Stop searching for your one true passion and get started doing something you deeply like.
If the passion concept is over-ratted how do you find the best idea for a business?
What can you do instead?
If finding your passion is not the right way or even necessary to start a business, then how do you find your business idea. I will outline that below.
Go through a process of discovering yourself. To help you start thinking, here are a sampling of questions I use in The Idea Finder Course.
First, describe what you want your life to look like? What is your vision? How do you want to spend your time? Where do you want to live? What kind of people do you want to spend associate with?
Why answer these questions.
Simply, if you are going to structure a business it needs to be one that fulfills the way you want your life to be. If it doesn’t meet those desires, why go through the trouble of going on your own,
For instance, if your vision is to make money and run your business while you travel or live remotely, then the idea you select must recognize and fit those constraints. You don’t want to pick an idea that requires you to be present at a physical location or have employees that need daily supervision.
Instead, you would want something that can run with a virtual assistant and technology.
After you identify what your ideal life looks like you can move on to finding the right idea.
Find your best idea.
Make a list of all your skills, talents, hobbies, interests, and experiences you’ve had. Make sure you include both professional and personal. This is most likely where your best ideas will come from. Here is another list of questions to help jog your mind.
- What deeply interests you?
- What do you read about and study in your spare time?
- What do you talk about for hours?
- Where do you put your energy, time and money?
- What consumes a large part of your mind and thoughts?
- What books do you read and websites do you search?
- If you had six years to live, how would you use that time?
Once you have a list, refine it down to the few that excite you the most. Next, ask WHY for each item. Go deep for each answer, ask why multiple times.
- Why does this idea appeal to me?
- Why do I think it’s a good idea?
- Why do I believe it will make a good business?
- Lastly, who will want what I offer? Can I identify my audience? More on this below.
If more than one idea emerges as equally appealing, try to combine them into one idea. Possibly, this combined idea will be stronger, have little competition, and give you a unique position.
Identify the smallest viable audience
Whatever idea you decide on, your next step is to research who is the smallest audience that will benefit.

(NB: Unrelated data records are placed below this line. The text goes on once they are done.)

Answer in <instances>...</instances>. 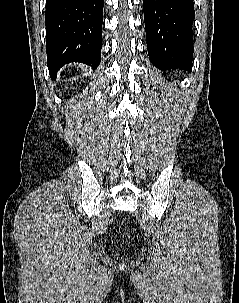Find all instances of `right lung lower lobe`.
Instances as JSON below:
<instances>
[{"mask_svg": "<svg viewBox=\"0 0 239 303\" xmlns=\"http://www.w3.org/2000/svg\"><path fill=\"white\" fill-rule=\"evenodd\" d=\"M104 0H46L47 66L52 79L67 63L100 64Z\"/></svg>", "mask_w": 239, "mask_h": 303, "instance_id": "obj_1", "label": "right lung lower lobe"}]
</instances>
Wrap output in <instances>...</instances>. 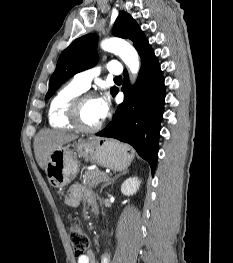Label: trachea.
Returning <instances> with one entry per match:
<instances>
[{"instance_id": "trachea-1", "label": "trachea", "mask_w": 233, "mask_h": 263, "mask_svg": "<svg viewBox=\"0 0 233 263\" xmlns=\"http://www.w3.org/2000/svg\"><path fill=\"white\" fill-rule=\"evenodd\" d=\"M114 80L115 81H122V77L121 76L115 77Z\"/></svg>"}]
</instances>
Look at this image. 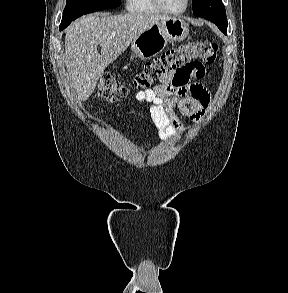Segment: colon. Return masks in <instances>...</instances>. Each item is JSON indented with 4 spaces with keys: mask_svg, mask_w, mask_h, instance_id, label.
Segmentation results:
<instances>
[{
    "mask_svg": "<svg viewBox=\"0 0 288 293\" xmlns=\"http://www.w3.org/2000/svg\"><path fill=\"white\" fill-rule=\"evenodd\" d=\"M218 45L208 40H190L148 62L143 70L134 76L130 85L119 81L115 76L106 74L98 83V95L109 102H119L129 96L130 88L148 89L162 75L175 72L194 62L207 65L215 63Z\"/></svg>",
    "mask_w": 288,
    "mask_h": 293,
    "instance_id": "5ec220e1",
    "label": "colon"
}]
</instances>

You don’t need a large audience, you need a group of people who can use your expertise and what you offer.
Once your know who they are you can speak to their exact needs and get feedback on what else they want.
Research what your audience desires
What is your audience trying to accomplish or what problems are they trying to solve? These are the two main things people are looking for, some goal they want to reach or a problem they want to fix. It’s why people buy.
It’s all about transformation. And when someone wants a life transformation they have a job to do. To accomplish that transformation they need help or a product to make it happen.
Here is where you’ll research into the needs of a viable audience. Their priorities, pains and gains.
What desires does your audience have or what problem do they need to solve? Define these problems in a general way. For example. I want to take an exotic vacation.
Identify everything that stops them from doing their job of transforming. Risks they want to avoid, barriers that are in the way, or fears that stop them. Example, I’m afraid I won’t find the right travel provider and lose my money or worse, get stuck in a far off place.
What is important to the audience and what do they hope to achieve from succeeding with that transformation? Explain how their lives will be better, how they will feel about themselves, and what changes they will make. Example, an exotic vacation is on my bucket list. It will make me feel that it was worth all the money I saved to make it happen.
Once you can answer these questions about your audience you can start thinking about creating a product that matches their needs. However, you’ll want to gather more information first.